Arrivée au village de San Agustín

Il faut d’abord prendre un des nombreux vols jusqu'à Neiva, et ensuite il y a 3 heures de route qui vous font traverser deux cordillères des Andes colombiennes.

Nous sommes logés à l’hôtel Yacobi dans les environs du village sur la route du parc national principal. C’est un hôtel correct dont le prix de la nuit, 60.000 pesos [environ 20 Euros], est assez raisonnable. Le meilleur restaurant est «Donde Richard”[Chez Richard] spécialisé dans les grillades et qui sert un bon petit déjeuner.

San Agustín dans le départament du Huila

San Agustín dans le département du Huila

Malgré le nombre croissant de touristes qui visitent le village et les parcs nationaux des environs, la région reste un joyau qu’il faut découvrir.

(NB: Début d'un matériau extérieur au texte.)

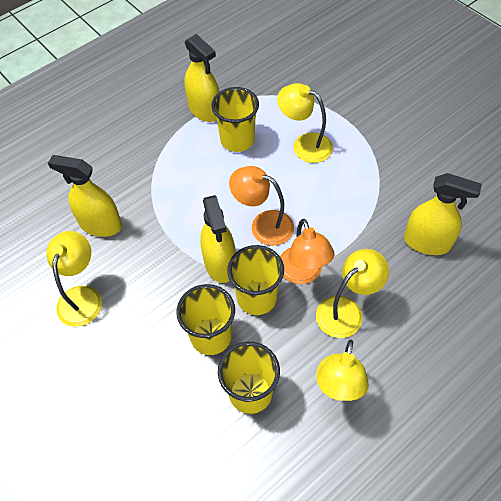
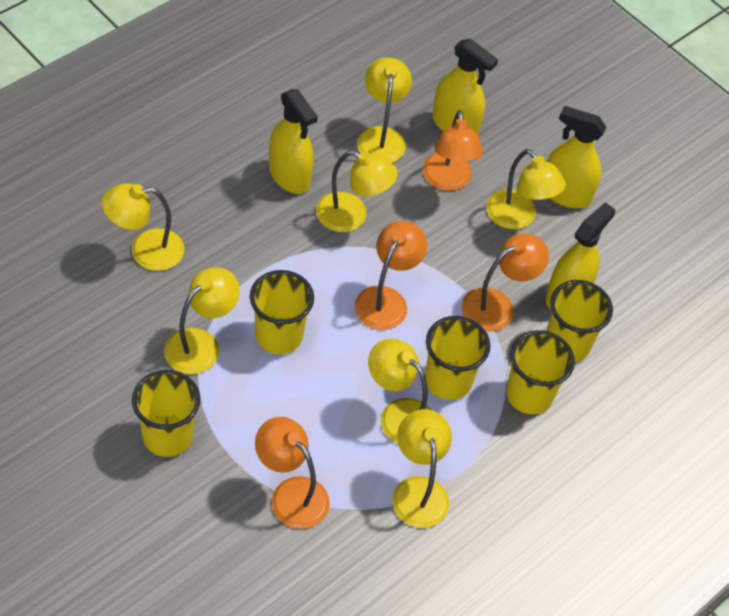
orange lamp: [229,166,294,246] [280,219,334,284] = 2 -> [255,417,330,529] [355,221,427,330] [423,110,483,191] [461,234,549,331] = 4
yellow cup: [176,284,235,355] [211,87,259,152] [218,342,280,414] [228,245,284,315] = 4 -> [132,370,201,457] [250,270,314,354] [425,316,490,400] [506,330,575,414] [547,280,613,362] = 5
yellow lamp: [47,231,102,327] [277,83,333,163] [316,249,389,338] [316,340,369,401] = 4 -> [101,183,184,271] [164,267,240,374] [316,151,398,232] [357,57,412,163] [368,338,431,444] [392,409,452,528] [486,149,566,229] = 7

En saison creuse, vous aurez probablement la possibilité d’être seul dans le parc, loin du bruit et des appareils photo. (Néanmoins, pendant les périodes d’affluence, telles que la Semaine Sainte et Janvier, trouver un logement à moins d’une heure du parc peut s’avérer compliqué, ce qui indique le nombre réduit d’hôtels).

Tourisme d’aventure à San Agustín

Même si les touristes vont essentiellement visiter les parcs, San Agustín fait tout son possible pour élargir ses centres d’intérêt. On développe le tourisme d’aventure tel que l’alpinisme, les randonnées dans la nature et le rafting. Nous nous dirigeons vers le fleuve Magdalena avec nos combinaisons en néoprène pour nous protéger de l’eau froide. Amir Bouserahare, immigrant français, dirige Magdalena Rafting.

«Il y a très peu de fleuves en Colombie à proposer un rafting de la qualité du celui du Magdalena», nous dit-il pendant que nous nous préparons à lancer le radeau à l’eau. Il propose des sorties pour débutants qui vont des rapides niveau 2 aux plus difficiles de niveau 5.

Le fleuve serpente dans la vallée au milieu de forêts qui se dressent sur les versants des montagnes. Les paysans nous saluent depuis le bord, en nous donnant du courage pour affronter les tourbillons et les rapides.

A un moment donné, le radeau passe au pied d’une chute d’une hauteur de 180 mètres, qui se précipite dans le fleuve en formant un nuage permanent de particules d’eau.

Nous avons quitté San Agustín, mais les statues continuent leur surveillance perpétuelle.